I think a little bit further on the conversation. Hours later it haunts me, and then I feel a surprising wave of respect and admiration for this kid I don’t like very much. I’m doubtful that he’ll pursue it, but in that moment he seemed legitimately and sincerely motivated, to want to advocate for future students who would follow after him, and in that moment, he was as articulate as I’ve ever heard him. And I’m mad at him because he helps me to understand something I already know but don’t like to admit: I realize that this boy is verbalizing something that maybe a full half of the high school boys in my charge must be experiencing and feeling. And I specify “boys,” because it’s true that most of my struggling students are boys, most of my disengaged, disinterested, disruptive students are boys. And then I realize that he’s absolutely right, not that students should carve out an inflexible path for their futures at 14, but that whatever we’re presenting to boys like this one, it’s not working, it’s not helping, it’s not what they need, and they feel, at the end of their twelve years in public education as they leave prepared for nothing in particular and barely literate, that we’ve wasted 12 years of their lives. And maybe we have.

I haven’t wrapped my head around the implications. I feel like I’m on to something here for my own classroom practice and for the school reform movement in general. It’s not new. John Dewey figured out all of this stuff in the 19th century, this importance of connecting education to experience. We weren’t listening then and only in progressive circles are we listening now, but we’ve been powerless to affect systemic and significant change. We’ve been buried in a bureaucratic and top-down emphasis on standards and standardized testing and threats to teacher unions and threats to public education itself and the idea that every kid needs the same thing at the same time in the same way and it’s just crazy. And even classroom teachers like myself who have the very best of intentions and who love their subject matter are glacially slow to realize that the stuff that they love may not be the be-all and end-all thing for every kid, or even necessary. Don’t get me wrong. I believe all that stuff above in the imaginary lecture I wanted to give to this student.
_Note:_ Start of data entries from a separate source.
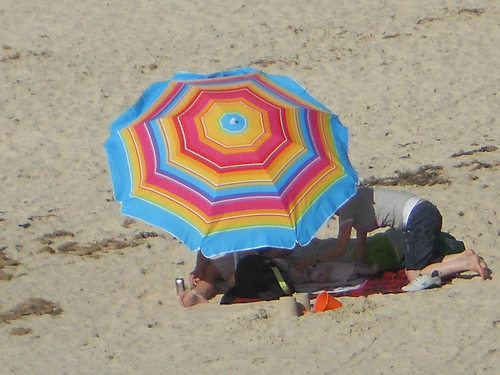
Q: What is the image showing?
A: It is showing a beach.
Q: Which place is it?
A: It is a beach.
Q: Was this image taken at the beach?
A: Yes, it was taken in the beach.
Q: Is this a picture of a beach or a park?
A: It is showing a beach.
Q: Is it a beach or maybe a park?
A: It is a beach.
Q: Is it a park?
A: No, it is a beach.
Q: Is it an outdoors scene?
A: Yes, it is outdoors.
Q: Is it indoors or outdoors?
A: It is outdoors.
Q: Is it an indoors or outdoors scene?
A: It is outdoors.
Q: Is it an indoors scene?
A: No, it is outdoors.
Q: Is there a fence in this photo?
A: No, there are no fences.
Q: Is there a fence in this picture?
A: No, there are no fences.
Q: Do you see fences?
A: No, there are no fences.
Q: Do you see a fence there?
A: No, there are no fences.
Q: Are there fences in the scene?
A: No, there are no fences.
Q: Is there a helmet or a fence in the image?
A: No, there are no fences or helmets.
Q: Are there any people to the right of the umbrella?
A: Yes, there is a person to the right of the umbrella.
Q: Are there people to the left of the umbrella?
A: No, the person is to the right of the umbrella.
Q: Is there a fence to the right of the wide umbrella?
A: No, there is a person to the right of the umbrella.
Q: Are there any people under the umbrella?
A: Yes, there is a person under the umbrella.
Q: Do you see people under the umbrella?
A: Yes, there is a person under the umbrella.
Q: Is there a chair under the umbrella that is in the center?
A: No, there is a person under the umbrella.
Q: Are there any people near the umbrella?
A: Yes, there is a person near the umbrella.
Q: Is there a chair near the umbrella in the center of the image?
A: No, there is a person near the umbrella.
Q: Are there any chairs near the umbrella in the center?
A: No, there is a person near the umbrella.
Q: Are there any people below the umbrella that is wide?
A: Yes, there is a person below the umbrella.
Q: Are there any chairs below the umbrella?
A: No, there is a person below the umbrella.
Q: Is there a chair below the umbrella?
A: No, there is a person below the umbrella.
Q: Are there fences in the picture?
A: No, there are no fences.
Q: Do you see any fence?
A: No, there are no fences.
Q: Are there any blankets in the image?
A: Yes, there is a blanket.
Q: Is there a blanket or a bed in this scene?
A: Yes, there is a blanket.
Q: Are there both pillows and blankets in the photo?
A: No, there is a blanket but no pillows.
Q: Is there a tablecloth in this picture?
A: No, there are no tablecloths.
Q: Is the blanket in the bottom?
A: Yes, the blanket is in the bottom of the image.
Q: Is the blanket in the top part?
A: No, the blanket is in the bottom of the image.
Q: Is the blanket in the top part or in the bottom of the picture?
A: The blanket is in the bottom of the image.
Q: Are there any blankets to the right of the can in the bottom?
A: Yes, there is a blanket to the right of the can.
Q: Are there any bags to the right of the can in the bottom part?
A: No, there is a blanket to the right of the can.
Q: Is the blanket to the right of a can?
A: Yes, the blanket is to the right of a can.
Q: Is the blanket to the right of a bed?
A: No, the blanket is to the right of a can.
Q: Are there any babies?
A: Yes, there is a baby.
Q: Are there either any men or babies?
A: Yes, there is a baby.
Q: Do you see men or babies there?
A: Yes, there is a baby.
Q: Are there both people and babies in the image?
A: Yes, there are both a baby and people.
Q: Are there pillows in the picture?
A: No, there are no pillows.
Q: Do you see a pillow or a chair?
A: No, there are no pillows or chairs.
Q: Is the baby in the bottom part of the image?
A: Yes, the baby is in the bottom of the image.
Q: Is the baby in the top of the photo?
A: No, the baby is in the bottom of the image.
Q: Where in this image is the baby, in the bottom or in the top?
A: The baby is in the bottom of the image.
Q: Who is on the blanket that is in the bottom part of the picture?
A: The baby is on the blanket.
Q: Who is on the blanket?
A: The baby is on the blanket.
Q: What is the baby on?
A: The baby is on the blanket.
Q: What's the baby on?
A: The baby is on the blanket.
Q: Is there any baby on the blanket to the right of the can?
A: Yes, there is a baby on the blanket.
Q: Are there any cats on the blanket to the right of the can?
A: No, there is a baby on the blanket.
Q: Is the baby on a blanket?
A: Yes, the baby is on a blanket.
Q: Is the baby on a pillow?
A: No, the baby is on a blanket.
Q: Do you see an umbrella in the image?
A: Yes, there is an umbrella.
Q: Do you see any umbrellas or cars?
A: Yes, there is an umbrella.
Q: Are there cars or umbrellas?
A: Yes, there is an umbrella.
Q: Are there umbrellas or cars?
A: Yes, there is an umbrella.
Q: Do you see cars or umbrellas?
A: Yes, there is an umbrella.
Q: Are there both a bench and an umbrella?
A: No, there is an umbrella but no benches.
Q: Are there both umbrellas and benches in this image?
A: No, there is an umbrella but no benches.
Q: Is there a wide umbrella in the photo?
A: Yes, there is a wide umbrella.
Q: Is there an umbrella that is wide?
A: Yes, there is an umbrella that is wide.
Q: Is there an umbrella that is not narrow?
A: Yes, there is a wide umbrella.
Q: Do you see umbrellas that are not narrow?
A: Yes, there is a wide umbrella.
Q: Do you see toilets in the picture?
A: No, there are no toilets.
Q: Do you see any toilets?
A: No, there are no toilets.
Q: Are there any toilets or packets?
A: No, there are no toilets or packets.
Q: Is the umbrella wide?
A: Yes, the umbrella is wide.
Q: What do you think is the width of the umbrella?
A: The umbrella is wide.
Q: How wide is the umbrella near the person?
A: The umbrella is wide.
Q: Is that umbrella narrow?
A: No, the umbrella is wide.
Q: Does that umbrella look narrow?
A: No, the umbrella is wide.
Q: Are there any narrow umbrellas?
A: No, there is an umbrella but it is wide.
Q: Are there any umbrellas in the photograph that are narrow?
A: No, there is an umbrella but it is wide.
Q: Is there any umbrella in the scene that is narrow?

But the paths to this conclusion have to be various and individually tailored. And that might be possible if teachers of public school secondary English classes did not have responsibility for two hundred-plus students, and if schools were not so heinously and inequitably segregated and tracked, and if politicians who never stepped foot in a classroom would get the hell out of the way, and if parents were perfect, or at least better, or at least engaged and involved, and if poverty didn’t exist, and alcoholism, and drug-addiction, and teen pregnancy, and attention-deficit disorder, and apathy, and anti-intellectualism, and video games, and, and, and, and. . .

My head is exploding with the things I know and the things I don’t want to admit I know or the things think I am powerless to do anything about. Down and out in A9, my classroom, in my 23rd year, hoping that by the time I retire, I figure some of this stuff out.